- WORK ORDER A:
From the Ansul system wiring thread, quote the text between "are they just" and "asked about the gas valve.", inclusive.
- WORK ORDER B:
In the Ansul system wiring thread, what happens to the gas valve when the system is activated?
- WORK ORDER C:
Carry on the forum thread about Ansul system wiring from the point where it stops.

# Ansul System wiring



## 480sparky (Sep 20, 2007)

Where will the 12v come from?


----------



## 99Kilowatt (Feb 20, 2011)

The micro switch in the ansul system that activates a 12v signal if a fire starts.


----------



## electricalperson (Jan 11, 2008)

are they just 12v switches or 120v micro switches? you can use contactors to control the fans and one switch can control the alarm. what about your gas valve


----------



## 99Kilowatt (Feb 20, 2011)

the micro switches have a 12v secondary. No one has asked about the gas valve.


----------



## 99Kilowatt (Feb 20, 2011)

the alarm is being taken care of by the alarm co.


----------



## electricalperson (Jan 11, 2008)

how can the microswitch have a 12v secondary? i dont understand what that means. you need to make sure you dont have too shut off all gas appliances under the hood when it goes into alarm.


----------



## 99Kilowatt (Feb 20, 2011)

I am told by the company who installed the ansul system that the micro switch sends out a 12v signal when activated. This 12v signal is to be connected to the disconnect means for all elec. related equip under hood.
I will have to ask them about the gas valve.


----------



## 99Kilowatt (Feb 20, 2011)

I found out that the gas valve is mechanically shut off when the system is activated.


----------



## Magnettica (Jan 23, 2007)

I have no idea how to wire these things and I am contracted to do one in the next few weeks. Hopefully Captkirk knows how to wire them lol.


----------



## Mr Rewire (Jan 15, 2011)

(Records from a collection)
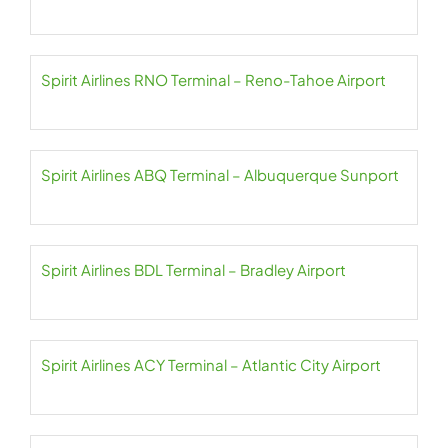
Spirit Airlines RNO Terminal – Reno-Tahoe Airport
Spirit Airlines ABQ Terminal – Albuquerque Sunport
Spirit Airlines BDL Terminal – Bradley Airport
Spirit Airlines ACY Terminal – Atlantic City Airport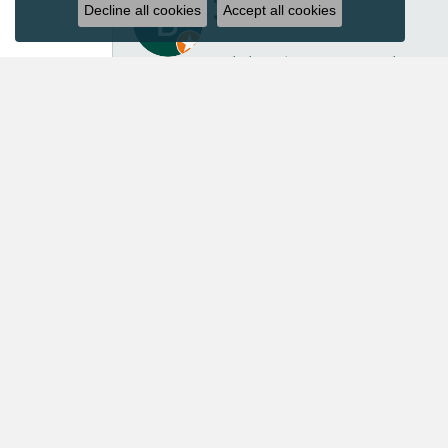
Decline all cookies
Accept all cookies
I’ve had several great experiences with Acori Dia
repair isn’t inexpensive, I felt the price was ver
repaired another pair of earrings for me in the p
customer service. Acori Diamonds definitely isn’t 
absolutely worth every penny. I’ll continue trust
Mary Roberts
First-time customer who couldn’t be happier. Chri
Priscila Wilson
They are very patient and knowledgeable! Our ex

- ANSWER A:
are they just 12v switches or 120v micro switches? you can use contactors to control the fans and one switch can control the alarm. what about your gas valve


----------



## 99Kilowatt (Feb 20, 2011)

the micro switches have a 12v secondary. No one has asked about the gas valve.

- ANSWER B:
It is mechanically shut off.

- ANSWER C:
Is it 12V AC or 12 v DC? Shut trip breakers will need 12V DC.


----------



## oldtimer (Jun 10, 2010)

Magnettica said:


> I have no idea how to wire these things and I am contracted to do one in the next few weeks. Hopefully Captkirk knows how to wire them lol.


 It likely has a contactor, and the microswitch controls the coil.

There could be a fuse in the hood, that opens in case of fire, mechanically

operating the microswitch. There is usually a wiring diagram with the unit.

The range hood installer will tell you what is required. At least he should!

The gas valve has a solenoid. If you go to a Honeywell sight, you will

likely find a wiring diagram. It is a very common system. I am sorry I can 

not explain it any better.


----------



## Magnettica (Jan 23, 2007)

oldtimer said:


> It likely has a contactor, and the microswitch controls the coil.
> 
> There could be a fuse in the hood, that opens in case of fire, mechanically
> 
> ...



I've been through a few courses on control wiring but I don't do it very often. ,Motor controls/ lv alarm systems and so forth. That's kiddy wiring! :laughing:


----------



## electricalperson (Jan 11, 2008)

99Kilowatt said:


> I found out that the gas valve is mechanically shut off when the system is activated.


when i wired an ansul system the gas contractor gave me a gas valve reset control box. one of these http://www.heiserusa.com/Fire_System_Accessories/Reset_Relays/Reset_Relays/835

they are really easy to wire just use your brain to make it work. the way they wanted it to work was the intake fan would shut off, the gas valve would shut off and the exhaust would stay on or turn on if it was not already. i dont remember exactly how the fire alarm hooked up to it but it was really simple to wire. basic wiring. 2 contactors with 120v coils


----------



## electricalperson (Jan 11, 2008)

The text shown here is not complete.